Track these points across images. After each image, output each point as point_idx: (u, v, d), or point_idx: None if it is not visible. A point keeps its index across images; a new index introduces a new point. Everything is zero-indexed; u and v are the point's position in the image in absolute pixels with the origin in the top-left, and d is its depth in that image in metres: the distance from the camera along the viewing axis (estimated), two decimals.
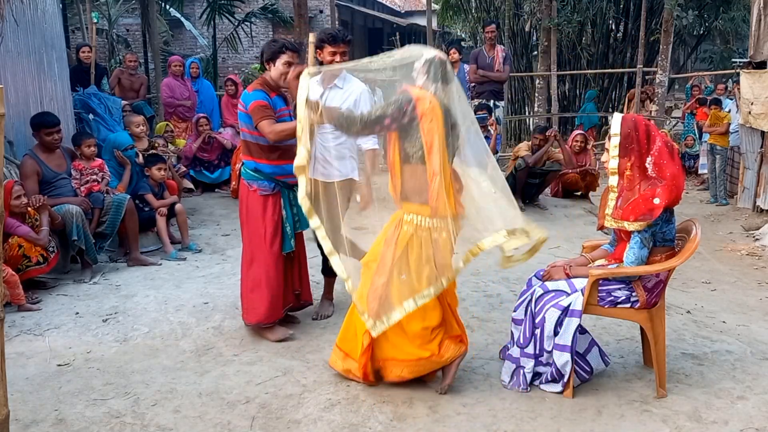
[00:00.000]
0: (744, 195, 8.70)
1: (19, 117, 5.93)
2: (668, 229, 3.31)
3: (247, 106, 3.92)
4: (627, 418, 3.20)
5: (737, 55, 17.00)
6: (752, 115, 8.12)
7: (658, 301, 3.39)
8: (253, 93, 3.93)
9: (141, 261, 5.61)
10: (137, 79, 9.42)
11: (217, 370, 3.68)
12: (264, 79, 4.02)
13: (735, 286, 5.72)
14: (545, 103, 13.86)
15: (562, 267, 3.50)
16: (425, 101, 3.19)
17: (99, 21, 13.34)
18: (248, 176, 4.05)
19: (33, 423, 3.13)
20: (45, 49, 6.68)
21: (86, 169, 5.72)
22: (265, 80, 4.01)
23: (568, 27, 13.91)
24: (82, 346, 3.99)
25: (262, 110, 3.86)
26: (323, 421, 3.16)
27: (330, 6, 18.95)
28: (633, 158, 3.27)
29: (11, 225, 4.67)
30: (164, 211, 6.03)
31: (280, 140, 3.89)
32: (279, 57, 3.95)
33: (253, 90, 3.95)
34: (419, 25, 27.09)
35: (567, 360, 3.31)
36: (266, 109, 3.88)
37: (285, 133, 3.84)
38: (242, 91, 5.42)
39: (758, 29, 8.16)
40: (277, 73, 3.95)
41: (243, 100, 3.99)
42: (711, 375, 3.64)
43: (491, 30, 8.87)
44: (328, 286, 4.59)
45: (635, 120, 3.32)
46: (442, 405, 3.30)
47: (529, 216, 7.51)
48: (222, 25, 16.72)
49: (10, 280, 4.40)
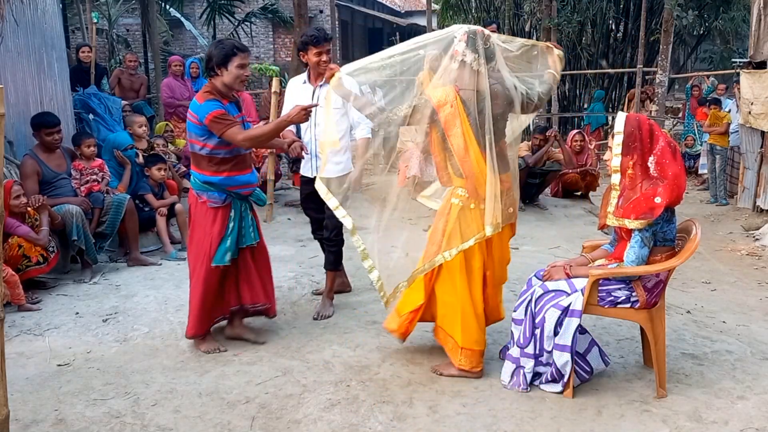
+===+
■ TASK DIRECTIONS: Of the lines above, output exactly those from the line bearing "3: (247, 106, 3.92)" through the line bearing "19: (33, 423, 3.13)", inclusive.

■ TASK ANSWER:
3: (247, 106, 3.92)
4: (627, 418, 3.20)
5: (737, 55, 17.00)
6: (752, 115, 8.12)
7: (658, 301, 3.39)
8: (253, 93, 3.93)
9: (141, 261, 5.61)
10: (137, 79, 9.42)
11: (217, 370, 3.68)
12: (264, 79, 4.02)
13: (735, 286, 5.72)
14: (545, 103, 13.86)
15: (562, 267, 3.50)
16: (425, 101, 3.19)
17: (99, 21, 13.34)
18: (248, 176, 4.05)
19: (33, 423, 3.13)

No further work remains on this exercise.